* _Consignes de travail_
Pouvez-vous convertir toutes les lignes de la liste ci-dessous en tableau Markdown à deux colonnes ? La colonne « N° » donne le numéro de rang et la colonne « Ligne » le texte. Omettez les lignes vides et les images.

* _Données fournies_
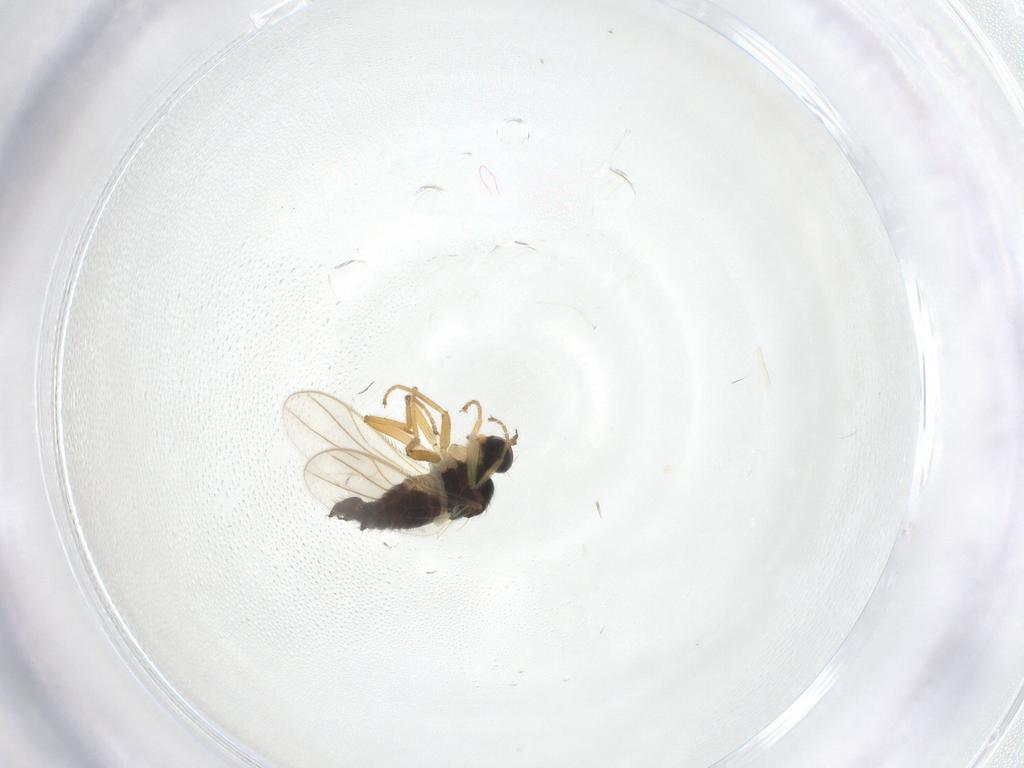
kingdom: Animalia
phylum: Arthropoda
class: Insecta
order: Diptera
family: Hybotidae
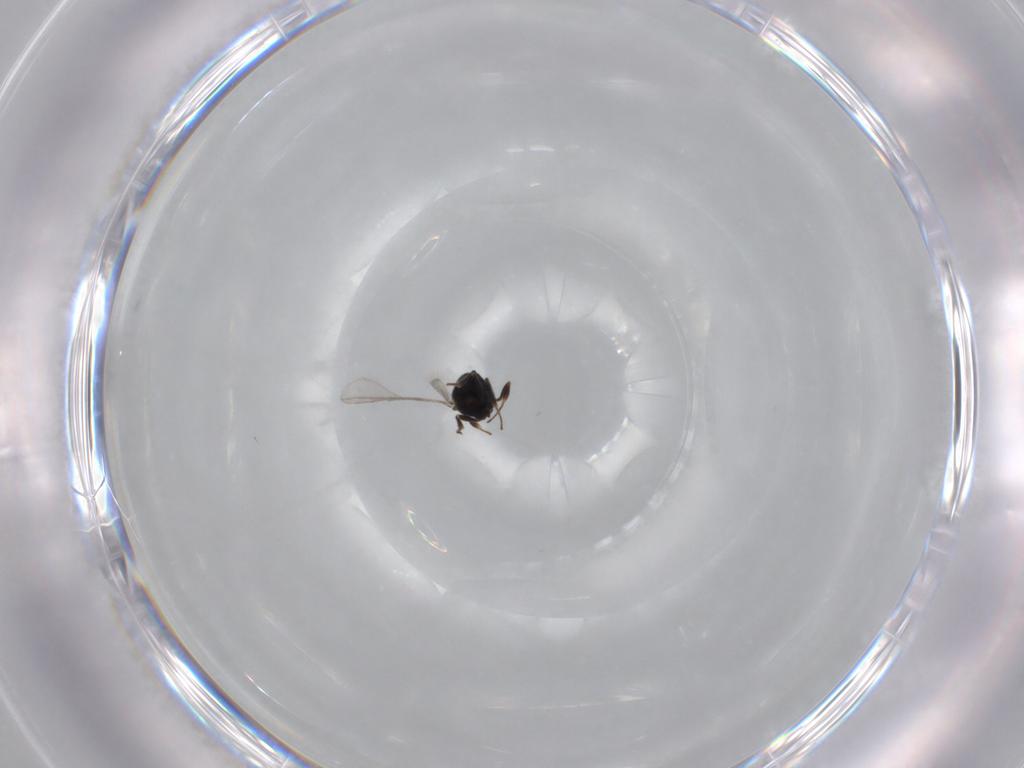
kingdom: Animalia
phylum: Arthropoda
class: Insecta
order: Hymenoptera
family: Scelionidae
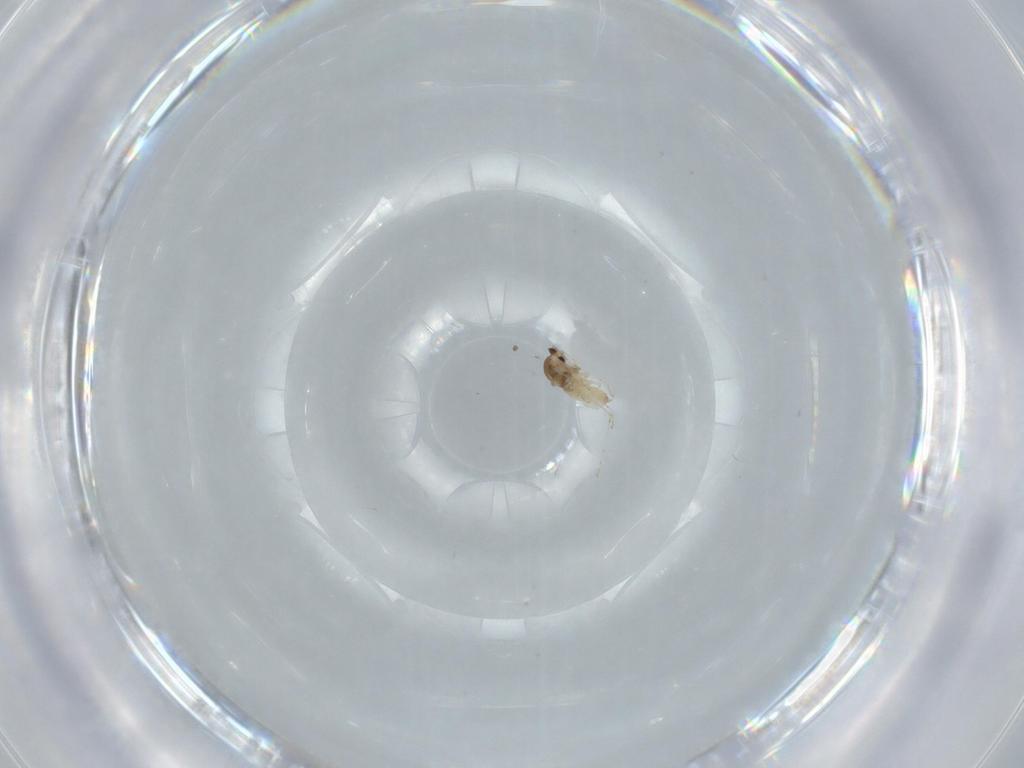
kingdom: Animalia
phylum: Arthropoda
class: Insecta
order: Diptera
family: Cecidomyiidae
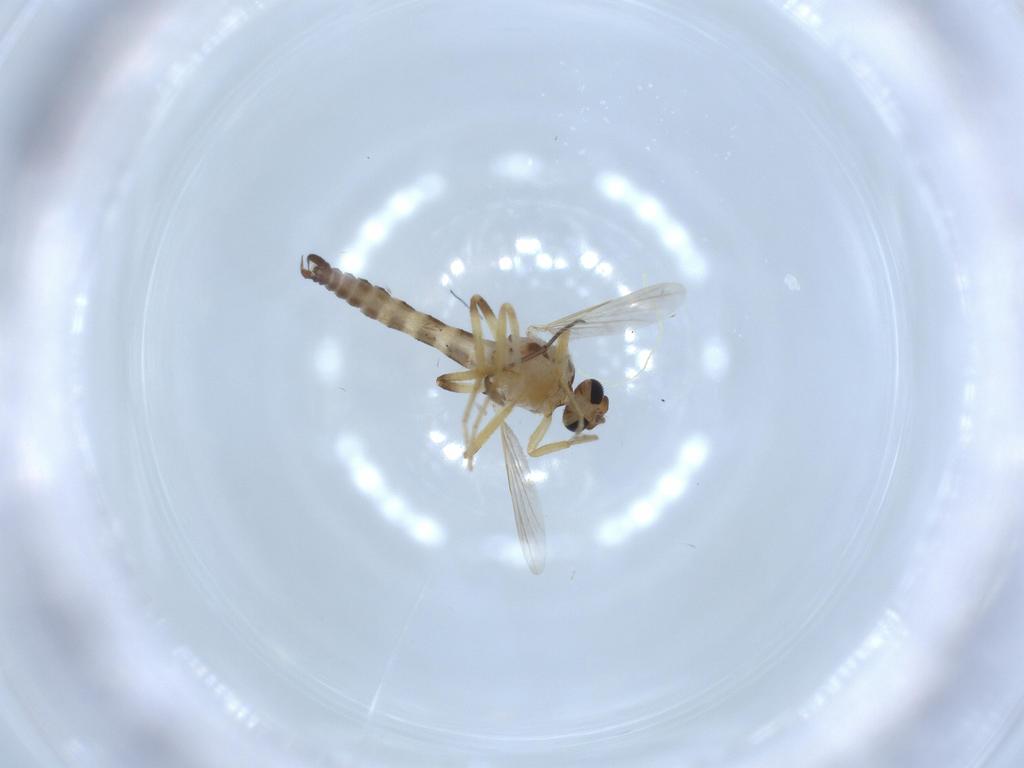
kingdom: Animalia
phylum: Arthropoda
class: Insecta
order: Diptera
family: Ceratopogonidae
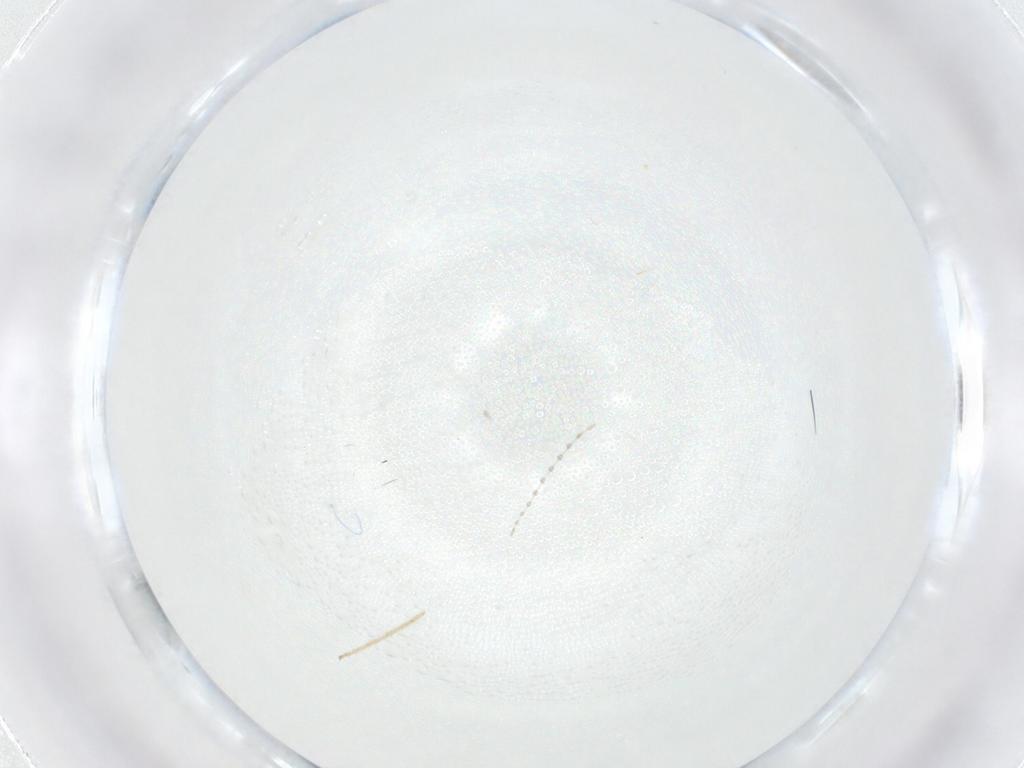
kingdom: Animalia
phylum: Arthropoda
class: Insecta
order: Diptera
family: Cecidomyiidae
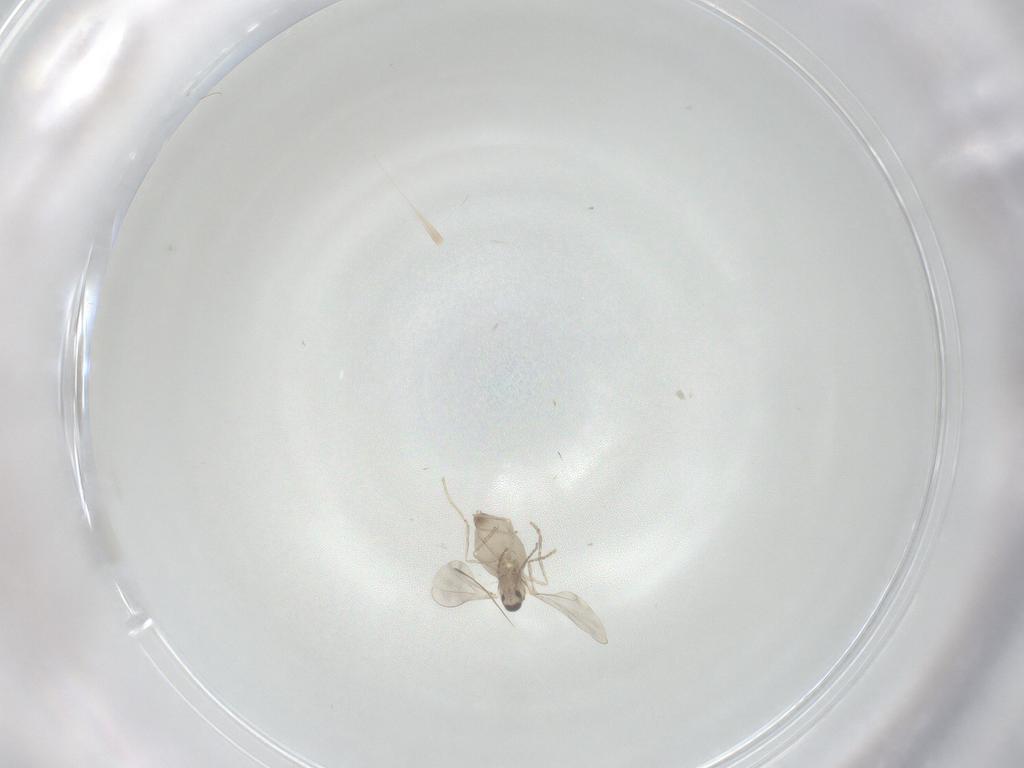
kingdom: Animalia
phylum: Arthropoda
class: Insecta
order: Diptera
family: Cecidomyiidae
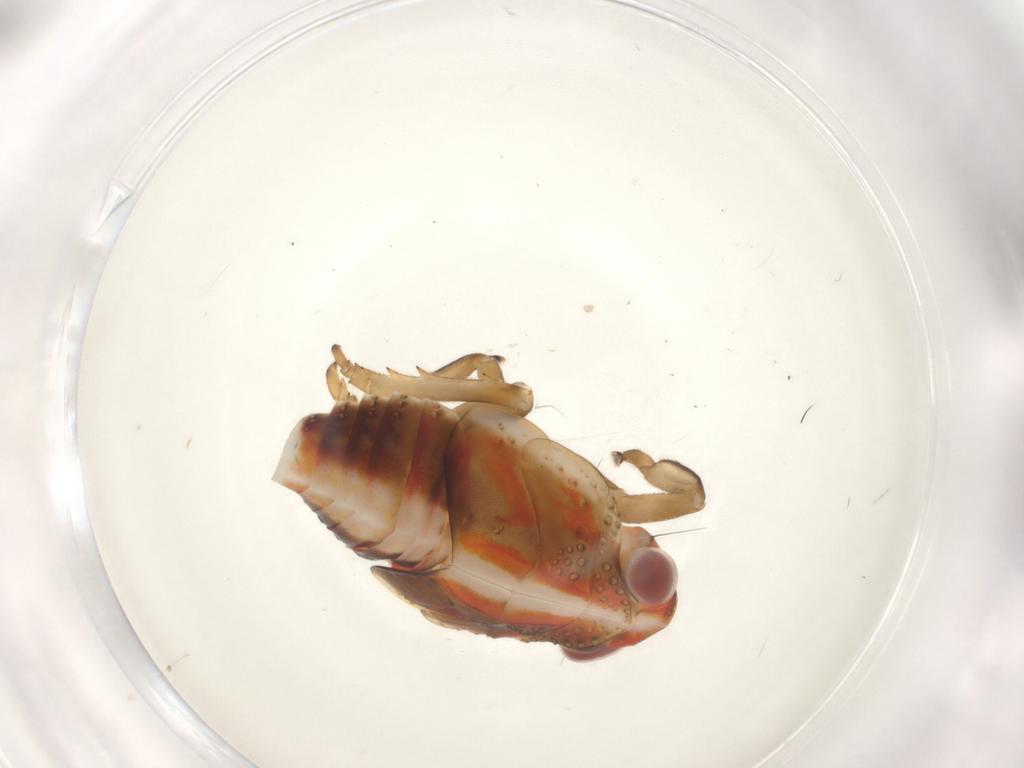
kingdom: Animalia
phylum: Arthropoda
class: Insecta
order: Hemiptera
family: Issidae
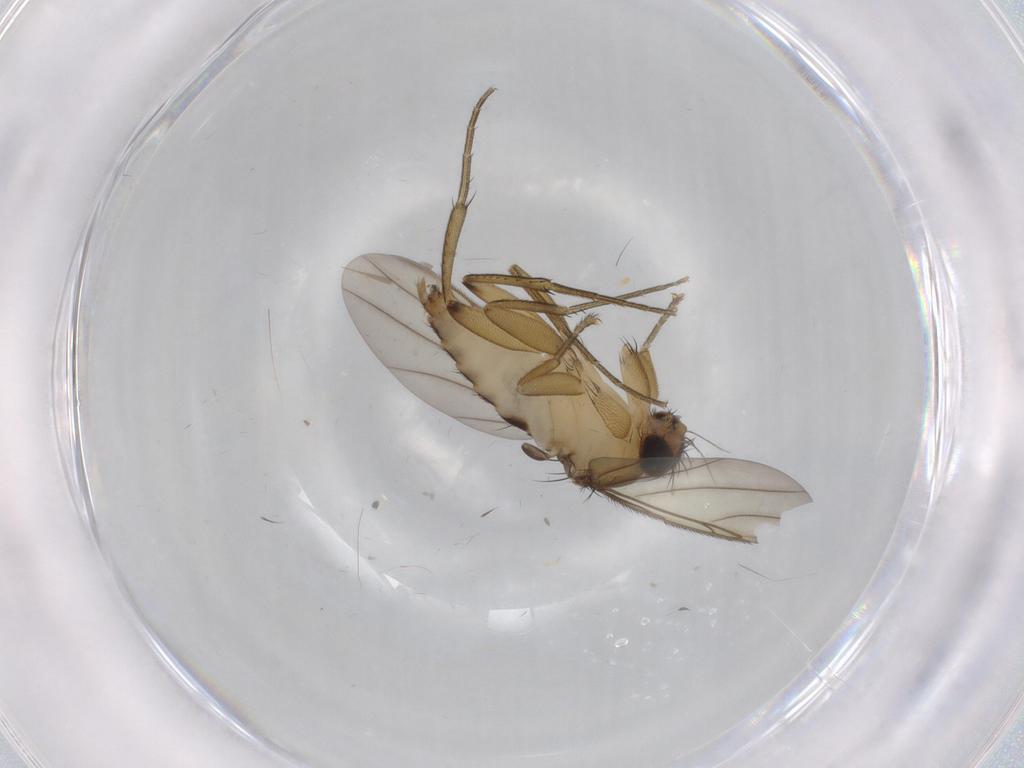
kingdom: Animalia
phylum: Arthropoda
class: Insecta
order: Diptera
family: Phoridae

* _Exercice réalisé_
| N° | Ligne |
|---|---|
| 1 | kingdom: Animalia |
| 2 | phylum: Arthropoda |
| 3 | class: Insecta |
| 4 | order: Diptera |
| 5 | family: Hybotidae |
| 6 | kingdom: Animalia |
| 7 | phylum: Arthropoda |
| 8 | class: Insecta |
| 9 | order: Hymenoptera |
| 10 | family: Scelionidae |
| 11 | kingdom: Animalia |
| 12 | phylum: Arthropoda |
| 13 | class: Insecta |
| 14 | order: Diptera |
| 15 | family: Cecidomyiidae |
| 16 | kingdom: Animalia |
| 17 | phylum: Arthropoda |
| 18 | class: Insecta |
| 19 | order: Diptera |
| 20 | family: Ceratopogonidae |
| 21 | kingdom: Animalia |
| 22 | phylum: Arthropoda |
| 23 | class: Insecta |
| 24 | order: Diptera |
| 25 | family: Cecidomyiidae |
| 26 | kingdom: Animalia |
| 27 | phylum: Arthropoda |
| 28 | class: Insecta |
| 29 | order: Diptera |
| 30 | family: Cecidomyiidae |
| 31 | kingdom: Animalia |
| 32 | phylum: Arthropoda |
| 33 | class: Insecta |
| 34 | order: Hemiptera |
| 35 | family: Issidae |
| 36 | kingdom: Animalia |
| 37 | phylum: Arthropoda |
| 38 | class: Insecta |
| 39 | order: Diptera |
| 40 | family: Phoridae |